- The paper demonstrates that a dynamic multi-agent system with profile-aware maneuvering improves GAIA problem-solving accuracy, with pass@1 reaching 67.89%.
- It employs a control strategy inspired by marine navigation, using Execution and Guard Agents for real-time error correction and logical convergence.
- The study highlights enhanced stability with reduced variability, paving the way for more robust and adaptive AI systems.
Profile-Aware Maneuvering: A Dynamic Multi-Agent System for Robust GAIA Problem Solving
Introduction
The paper "Profile-Aware Maneuvering: A Dynamic Multi-Agent System for Robust GAIA Problem Solving by AWorld" explores integrating a dynamic supervision and maneuvering framework into a multi-agent system (MAS) architecture. The focus is on enhancing the robustness and stability of intelligent systems as they increasingly rely on external tools. This work responds to challenges faced by agents due to extended contexts from disparate sources and noisy outputs, advocating for adaptive collaboration between agents to bolster system reliability and accuracy.

Figure 1: Performance on the GAIA benchmarks (partial) across systems: Building on Gemini 2.5 Pro, incorporating tools into a Single Agent System enhances performance but also introduces greater uncertainty.
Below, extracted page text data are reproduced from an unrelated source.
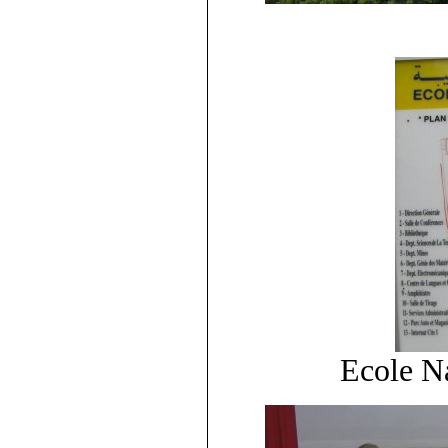
Ecole Na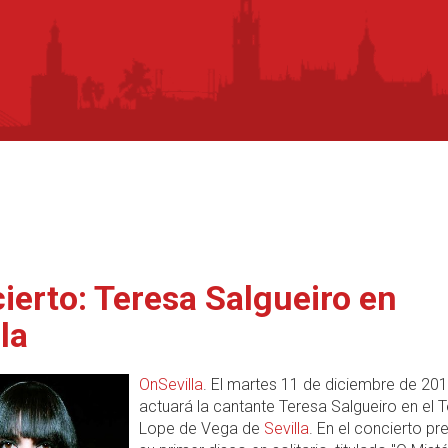
ierto: Teresa Salgueiro en
la
OnSevilla
. El martes 11 de diciembre de 20
actuará la cantante Teresa Salgueiro en el 
Lope de Vega de
Sevilla
. En el concierto pr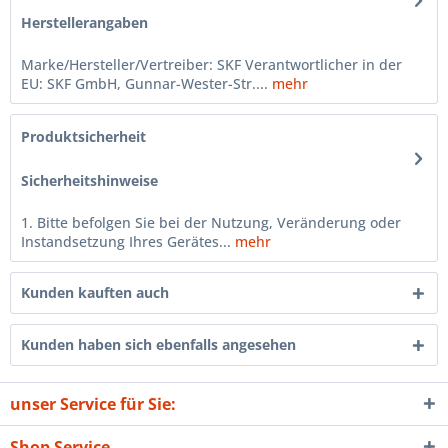
Herstellerangaben
Marke/Hersteller/Vertreiber: SKF Verantwortlicher in der
EU: SKF GmbH, Gunnar-Wester-Str....
mehr
Produktsicherheit
Sicherheitshinweise
1. Bitte befolgen Sie bei der Nutzung, Veränderung oder
Instandsetzung Ihres Gerätes...
mehr
Kunden kauften auch
Kunden haben sich ebenfalls angesehen
unser Service für Sie:
Shop Service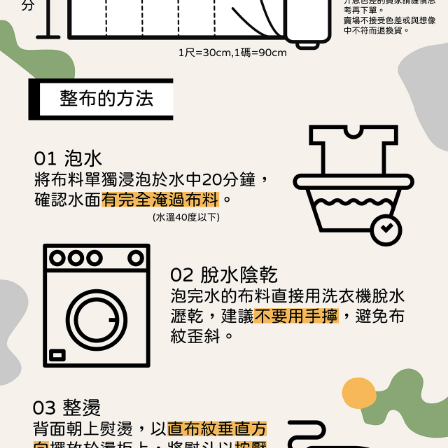
用戶於交易時，得透過本服務購買商品或服務，並由商店將買賣／分期付款
每筆NT$150，滿NT$1,500(含以上)免運費
購買商品的店家。未經商家同意取消之訂單仍視為有效，需透過AFTEE先享
買賣價金債權讓與本公司後，依約使用本公司帳單繳交帳款。
後付繳納相關費用。
2.基於同意付款使用「大哥付你分期」之契約關係目的，商店將以您的個人
離島宅配
※ 交易是否成功請以「AFTEE先享後付 」之結帳頁面顯示為準，若有關於
資料（包含姓名、電話或地址）提供予台灣大哥大進項蒐集、處理及利用，
是否繳費成功／繳費後需取消欲退款等相關疑問，請聯繫「AFTEE先享後付
每筆NT$240
由本公司與您本人進行分期帳單所需資料之確認、核對及更正。
客戶支援中心」
https://netprotections.freshdesk.com/support/home
3.完整用戶服務條款，請詳閱以下連結：
https://oppay.tw/userRule
【注意事項】
１．透過由恩沛科技股份有限公司提供之「AFTEE先享後付」服務完成之交
易，需依本服務之必要範圍內提供個人資料，並將交易相關給付款項請求債
權轉讓予恩沛科技股份有限公司。
２．關於個人資料處理事宜，請瀏覽以下網址：
https://aftee.tw/terms/#terms3
３．未成年的使用者請事先徵得法定代理人或監護人之同意方可使用
「AFTEE先享後付」，若未經同意申辦者引起之損失，本公司不負相關責
任。
４．使用「AFTEE先享後付」時，將依據個別帳號之用戶狀況，依本公司即
時審查核予不同之上限額度；若仍有額度不足之情形，本公司將視審查結果
請求用戶進行身份認證。
５．嚴禁一人註冊多個帳號或使用他人資訊註冊。若發現惡意使用之情形，
恩沛科技股份有限公司將有權停止該用戶之使用額度並採取法律行動。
By comparison, the Dynamic Multi-Agent System delivers superior results while offering improved stability.
Methodology
Inspired by control theory principles from marine vessel navigation, the study introduces a dynamic maneuvering mechanism analogous to dynamic control in complex navigation environments. Here, an Execution Agent collaborates with a Guard Agent to correct reasoning deviations. This proactive correction parallels a vessel's rudder control, adapting to external forces for optimal navigation. The mechanism leverages a Guard Agent to verify and refine the logical reasoning processes, thus ensuring accurate and stable solution pathways.
The core MAS architecture is designed to dynamically engage agents based on task evolution, context analysis, and correct reasoning fidelity. The Execution Agent initiates tasks and invokes the Guard Agent as necessary for logical oversight, ensuring consistent decision-making throughout the process.
Figure 2: AWorld achieves 1st in GAIA test leaderboard.
Figure 3: The zig-zag test is a standard procedure in System Identification for marine vessels, designed to reveal the ship's unique maneuvering characteristics.
Experimental Setup
The experiments employ the GAIA test set, comprising a mix of Level 1 and Level 2 questions across office and search-related tasks. The tests compare base model performance, Single Agent System (SAS) with tools, and the proposed Multi-Agent System (MAS) integrating dynamic maneuvering. Each version undergoes three runs with performance evaluation focused on the pass@1 and pass@3 accuracy metrics. The MAS configuration demonstrates notable improvements in both accuracy and stability, exemplifying its efficacy over SAS.
Figure 4: Our hierarchical control architectures, built on the AWorld framework.
Results
The experimentation reveals significant accuracy improvements in the problem-solving process with dynamic agent collaboration. The MAS outperformed the base models and SAS, achieving higher pass@1 and pass@3 scores. Importantly, introducing the Guard Agent led to reduced standard deviation in results, indicative of enhanced system stability.
Numerically, the MAS recorded a pass@1 accuracy of 67.89% compared to 31.5% for the base model and 62.39% for SAS. The pass@3 metric also reflected this gain, with the MAS achieving an 83.49% accuracy, demonstrating the importance of dynamic supervision.
Analysis
The investigation highlights key insights into agent collaboration models:
- Mode Optimization: Transitioning between internal knowledge and external tool reliance affects performance, necessitating improved self-aware switching mechanisms.
- Logical Convergence: By employing context optimization and maneuver correction, the MAS mitigates lengthy context-related instability, promoting logical convergence through dynamic interaction.
These aspects underline how robust, adaptive systems are crucial for real-world application scenarios.
Future Work
Future development aims to:
- Enhance Guard Agent capabilities to independently call tools for higher cross-validation.
- Improve agent architecture for autonomous mode-switching, facilitating smarter decision-making in complex task environments.
These advances will further solidify AI systems' capabilities, providing greater flexibility and efficiency.
Conclusion
The paper provides a significant contribution to AI agent system design by proposing a dynamic multi-agent framework that enhances stability and effectiveness. The introduction of collaborative agents demonstrates improved performance benchmarks and promises for further advancements in adaptive technology. This work emphasizes the importance of synergistic agent roles in overcoming traditional limitations, paving the path for more resilient AI applications.